I got interested in reading this paper  because of the title, alas, the authors keep using that word but I do not think it means what they think it means.Here is the interesting bit [italic is my emphasis]
Recent work has investigated the concept of compressive sensing for imaging applications. Compressive sensing is similar in concept to image compression except that it reduces the number of samples acquired rather than remove redundancy from the image post-acquisition. In an example of this Robucci et al describe an imaging system that uses a custom sensor to perform ‘noiselet’ transforms (a form of pseudo-random wavelet transform) during image acquisition . This is an interesting approach, but it requires specialist sensor hardware that is not yet commercially available and primarily concentrates on image, rather than video, acquisition.
In this paper, we present a camera system that attempts to overcome the limitations of these strategies by utilizing a form of compressed imaging. The camera system adaptively concentrates most of the available bandwidth on a subset of pixels while sampling the remainder of the pixels at low-speed. In this way the camera is able to use most of its available bandwidth to capture images of the ROI at a relatively high-speed while simultaneously acquiring high-resolution images at low-speed using the rest of the bandwidth. In addition, the camera is able to use this full-frame information to calculate the positions of targets and update the high-speed ROIs without interrupting acquisition. This allows the camera to track and image moving targets at high-speed while simultaneously imaging the whole frame at a much lower frame rate. While the overall bandwidth of the camera is low it is utilised efficiently and this allows changing ROIs to be acquired continuously at high speed. Because the total volume of data is reduced considerably by only collecting the necessary information at the source, pressure is reduced on down-stream systems; including real-time data analysis.
Let me first emphasize something, this implementation of a camera is great but there is absolutely no need to capture the wording compressive sampling in it when the work stands on its own. The initial and most important aspect of compressive sensing is that the whole field of the image is sensed all the time. Let us be more specific:
Tracking high-speed ROI with low-speed full-frame.Finally, after simultaneously acquiring the ROI at high speed and the full-frame at a lower speed, the full-frame image can be analyzed to determine the most appropriate ROI (Figure 9). The Analysis loop can then pass any changes to the ROI addresses to the Acquisition loop. The Acquisition loop gets the most recent set of ROI addresses from the FIFO buffer when it is ready and so continuous acquisition is not interrupted. In this way moving targets can be tracked.
Here the ROI updating goes as slow as the low-speed full frame acquisition. This is where the process described in this paper cannot be described as compressive sensing. In CS, the ROI (in the case of adaptive compressive sensing) is updated at the full speed of the acquisition. So let me restate, this is a great implementation but this is not a compressive sensing implementation.
 A Reconfigurable Real-Time Compressive-Sampling Camera for Biological Applications, Bo Fu, Mark C. Pitter, Noah A. Russell.

» Data section
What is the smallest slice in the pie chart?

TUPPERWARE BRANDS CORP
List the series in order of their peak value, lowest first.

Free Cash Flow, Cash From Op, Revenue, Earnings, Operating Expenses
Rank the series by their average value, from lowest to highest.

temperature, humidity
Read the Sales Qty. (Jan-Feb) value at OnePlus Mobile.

» Complete the following
(a) Do these statements agree with the critique of the compressive-sampling camera paper? Answer yes or no for each and quote the deciding words of the critique exactly.
(i) The imaging system described by Robucci et al requires specialist sensor hardware that is not yet commercially available.
(ii) In the camera presented in the paper, the ROI is updated at the full speed of the acquisition.
(iii) The camera samples the pixels outside the chosen subset at low speed.
(b) From the critique of the compressive-sampling camera paper, output the text starting with "Let me first" and going on through "can be tracked.".
(c) What does the critique of the compressive-sampling camera paper call the initial and most important aspect of compressive sensing?

» Answers to the problems
(a)
(i) Yes: "it requires specialist sensor hardware that is not yet commercially available"
(ii) No: "Here the ROI updating goes as slow as the low-speed full frame acquisition."
(iii) Yes: "sampling the remainder of the pixels at low-speed"

(b)
Let me first emphasize something, this implementation of a camera is great but there is absolutely no need to capture the wording compressive sampling in it when the work stands on its own. The initial and most important aspect of compressive sensing is that the whole field of the image is sensed all the time. Let us be more specific:
Tracking high-speed ROI with low-speed full-frame.Finally, after simultaneously acquiring the ROI at high speed and the full-frame at a lower speed, the full-frame image can be analyzed to determine the most appropriate ROI (Figure 9). The Analysis loop can then pass any changes to the ROI addresses to the Acquisition loop. The Acquisition loop gets the most recent set of ROI addresses from the FIFO buffer when it is ready and so continuous acquisition is not interrupted. In this way moving targets can be tracked.

(c) The whole field of the image is sensed all the time.